→ About this task
The entries need to be copied exactly.

→ Records for the exercise
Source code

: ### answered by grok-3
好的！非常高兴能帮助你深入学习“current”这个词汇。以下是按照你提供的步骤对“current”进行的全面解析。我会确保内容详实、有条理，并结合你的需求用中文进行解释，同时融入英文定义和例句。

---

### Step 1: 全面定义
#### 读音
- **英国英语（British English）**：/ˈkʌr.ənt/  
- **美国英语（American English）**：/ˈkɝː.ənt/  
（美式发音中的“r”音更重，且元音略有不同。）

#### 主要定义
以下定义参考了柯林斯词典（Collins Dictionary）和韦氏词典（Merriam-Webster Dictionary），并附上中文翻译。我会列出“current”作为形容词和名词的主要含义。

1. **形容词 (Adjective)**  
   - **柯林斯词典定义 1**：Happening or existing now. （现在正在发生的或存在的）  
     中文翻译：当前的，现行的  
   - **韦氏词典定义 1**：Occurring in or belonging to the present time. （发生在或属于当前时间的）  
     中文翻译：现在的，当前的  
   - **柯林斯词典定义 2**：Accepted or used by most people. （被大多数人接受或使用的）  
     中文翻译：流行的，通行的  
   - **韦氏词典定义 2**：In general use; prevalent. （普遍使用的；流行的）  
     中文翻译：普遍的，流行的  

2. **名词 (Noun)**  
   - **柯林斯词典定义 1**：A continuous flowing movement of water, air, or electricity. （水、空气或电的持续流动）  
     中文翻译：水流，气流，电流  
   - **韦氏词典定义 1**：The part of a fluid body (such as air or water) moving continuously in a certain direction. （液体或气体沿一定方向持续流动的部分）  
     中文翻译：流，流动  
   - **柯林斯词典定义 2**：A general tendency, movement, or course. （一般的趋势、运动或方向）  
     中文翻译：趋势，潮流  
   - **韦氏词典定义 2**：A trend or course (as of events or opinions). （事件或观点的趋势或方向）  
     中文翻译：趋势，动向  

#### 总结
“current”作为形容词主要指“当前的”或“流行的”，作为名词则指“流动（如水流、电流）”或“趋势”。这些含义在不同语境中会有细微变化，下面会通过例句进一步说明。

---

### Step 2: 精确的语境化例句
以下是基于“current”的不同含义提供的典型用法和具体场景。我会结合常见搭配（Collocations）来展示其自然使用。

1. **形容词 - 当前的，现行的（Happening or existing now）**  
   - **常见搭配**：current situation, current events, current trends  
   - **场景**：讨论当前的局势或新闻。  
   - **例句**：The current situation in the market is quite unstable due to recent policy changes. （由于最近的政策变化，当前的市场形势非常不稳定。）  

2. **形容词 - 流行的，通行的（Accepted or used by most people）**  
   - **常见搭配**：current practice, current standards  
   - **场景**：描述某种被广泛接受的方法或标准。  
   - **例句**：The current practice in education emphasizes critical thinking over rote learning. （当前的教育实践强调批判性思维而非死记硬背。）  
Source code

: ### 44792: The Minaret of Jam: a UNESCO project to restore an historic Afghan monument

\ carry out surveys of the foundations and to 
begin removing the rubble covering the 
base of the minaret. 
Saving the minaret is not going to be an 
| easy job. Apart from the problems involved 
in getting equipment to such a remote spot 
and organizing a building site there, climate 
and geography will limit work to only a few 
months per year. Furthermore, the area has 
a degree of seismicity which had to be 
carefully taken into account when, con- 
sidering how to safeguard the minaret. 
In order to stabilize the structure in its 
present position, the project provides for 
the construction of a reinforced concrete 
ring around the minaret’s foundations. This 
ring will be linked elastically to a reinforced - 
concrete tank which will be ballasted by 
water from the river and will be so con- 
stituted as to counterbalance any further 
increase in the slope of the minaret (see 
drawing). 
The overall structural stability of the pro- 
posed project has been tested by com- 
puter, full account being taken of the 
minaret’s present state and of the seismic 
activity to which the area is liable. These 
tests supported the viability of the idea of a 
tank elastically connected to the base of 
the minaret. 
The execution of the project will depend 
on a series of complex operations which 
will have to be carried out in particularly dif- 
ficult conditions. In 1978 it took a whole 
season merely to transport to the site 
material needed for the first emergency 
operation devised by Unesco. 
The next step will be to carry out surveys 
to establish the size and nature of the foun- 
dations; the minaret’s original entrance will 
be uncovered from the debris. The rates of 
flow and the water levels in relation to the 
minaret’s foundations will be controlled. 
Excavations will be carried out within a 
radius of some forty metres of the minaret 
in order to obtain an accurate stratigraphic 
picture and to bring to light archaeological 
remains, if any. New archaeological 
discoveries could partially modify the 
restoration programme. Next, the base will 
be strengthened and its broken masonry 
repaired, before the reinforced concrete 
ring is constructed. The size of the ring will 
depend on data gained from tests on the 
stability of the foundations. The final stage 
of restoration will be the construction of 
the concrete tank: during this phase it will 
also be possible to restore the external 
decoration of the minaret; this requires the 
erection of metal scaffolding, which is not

→ Written solution
Source code

: ### answered by grok-3
好的！非常高兴能帮助你深入学习“current”这个词汇。以下是按照你提供的步骤对“current”进行的全面解析。我会确保内容详实、有条理，并结合你的需求用中文进行解释，同时融入英文定义和例句。

---

### Step 1: 全面定义
#### 读音
- **英国英语（British English）**：/ˈkʌr.ənt/  
- **美国英语（American English）**：/ˈkɝː.ənt/  
（美式发音中的“r”音更重，且元音略有不同。）

#### 主要定义
以下定义参考了柯林斯词典（Collins Dictionary）和韦氏词典（Merriam-Webster Dictionary），并附上中文翻译。我会列出“current”作为形容词和名词的主要含义。

1. **形容词 (Adjective)**  
   - **柯林斯词典定义 1**：Happening or existing now. （现在正在发生的或存在的）  
     中文翻译：当前的，现行的  
   - **韦氏词典定义 1**：Occurring in or belonging to the present time. （发生在或属于当前时间的）  
     中文翻译：现在的，当前的  
   - **柯林斯词典定义 2**：Accepted or used by most people. （被大多数人接受或使用的）  
     中文翻译：流行的，通行的  
   - **韦氏词典定义 2**：In general use; prevalent. （普遍使用的；流行的）  
     中文翻译：普遍的，流行的  

2. **名词 (Noun)**  
   - **柯林斯词典定义 1**：A continuous flowing movement of water, air, or electricity. （水、空气或电的持续流动）  
     中文翻译：水流，气流，电流  
   - **韦氏词典定义 1**：The part of a fluid body (such as air or water) moving continuously in a certain direction. （液体或气体沿一定方向持续流动的部分）  
     中文翻译：流，流动  
   - **柯林斯词典定义 2**：A general tendency, movement, or course. （一般的趋势、运动或方向）  
     中文翻译：趋势，潮流  
   - **韦氏词典定义 2**：A trend or course (as of events or opinions). （事件或观点的趋势或方向）  
     中文翻译：趋势，动向  

#### 总结
“current”作为形容词主要指“当前的”或“流行的”，作为名词则指“流动（如水流、电流）”或“趋势”。这些含义在不同语境中会有细微变化，下面会通过例句进一步说明。

---

### Step 2: 精确的语境化例句
以下是基于“current”的不同含义提供的典型用法和具体场景。我会结合常见搭配（Collocations）来展示其自然使用。

1. **形容词 - 当前的，现行的（Happening or existing now）**  
   - **常见搭配**：current situation, current events, current trends  
   - **场景**：讨论当前的局势或新闻。  
   - **例句**：The current situation in the market is quite unstable due to recent policy changes. （由于最近的政策变化，当前的市场形势非常不稳定。）  

2. **形容词 - 流行的，通行的（Accepted or used by most people）**  
   - **常见搭配**：current practice, current standards  
   - **场景**：描述某种被广泛接受的方法或标准。  
   - **例句**：The current practice in education emphasizes critical thinking over rote learning. （当前的教育实践强调批判性思维而非死记硬背。）  
Source code

: ### 44792: The Minaret of Jam: a UNESCO project to restore an historic Afghan monument

\ carry out surveys of the foundations and to 
begin removing the rubble covering the 
base of the minaret. 
Saving the minaret is not going to be an 
| easy job. Apart from the problems involved 
in getting equipment to such a remote spot 
and organizing a building site there, climate 
and geography will limit work to only a few 
months per year. Furthermore, the area has 
a degree of seismicity which had to be 
carefully taken into account when, con- 
sidering how to safeguard the minaret. 
In order to stabilize the structure in its 
present position, the project provides for 
the construction of a reinforced concrete 
ring around the minaret’s foundations. This 
ring will be linked elastically to a reinforced - 
concrete tank which will be ballasted by 
water from the river and will be so con- 
stituted as to counterbalance any further 
increase in the slope of the minaret (see 
drawing). 
The overall structural stability of the pro- 
posed project has been tested by com- 
puter, full account being taken of the 
minaret’s present state and of the seismic 
activity to which the area is liable. These 
tests supported the viability of the idea of a 
tank elastically connected to the base of 
the minaret. 
The execution of the project will depend 
on a series of complex operations which 
will have to be carried out in particularly dif- 
ficult conditions. In 1978 it took a whole 
season merely to transport to the site 
material needed for the first emergency 
operation devised by Unesco. 
The next step will be to carry out surveys 
to establish the size and nature of the foun- 
dations; the minaret’s original entrance will 
be uncovered from the debris. The rates of 
flow and the water levels in relation to the 
minaret’s foundations will be controlled. 
Excavations will be carried out within a 
radius of some forty metres of the minaret 
in order to obtain an accurate stratigraphic 
picture and to bring to light archaeological 
remains, if any. New archaeological 
discoveries could partially modify the 
restoration programme. Next, the base will 
be strengthened and its broken masonry 
repaired, before the reinforced concrete 
ring is constructed. The size of the ring will 
depend on data gained from tests on the 
stability of the foundations. The final stage 
of restoration will be the construction of 
the concrete tank: during this phase it will 
also be possible to restore the external 
decoration of the minaret; this requires the 
erection of metal scaffolding, which is not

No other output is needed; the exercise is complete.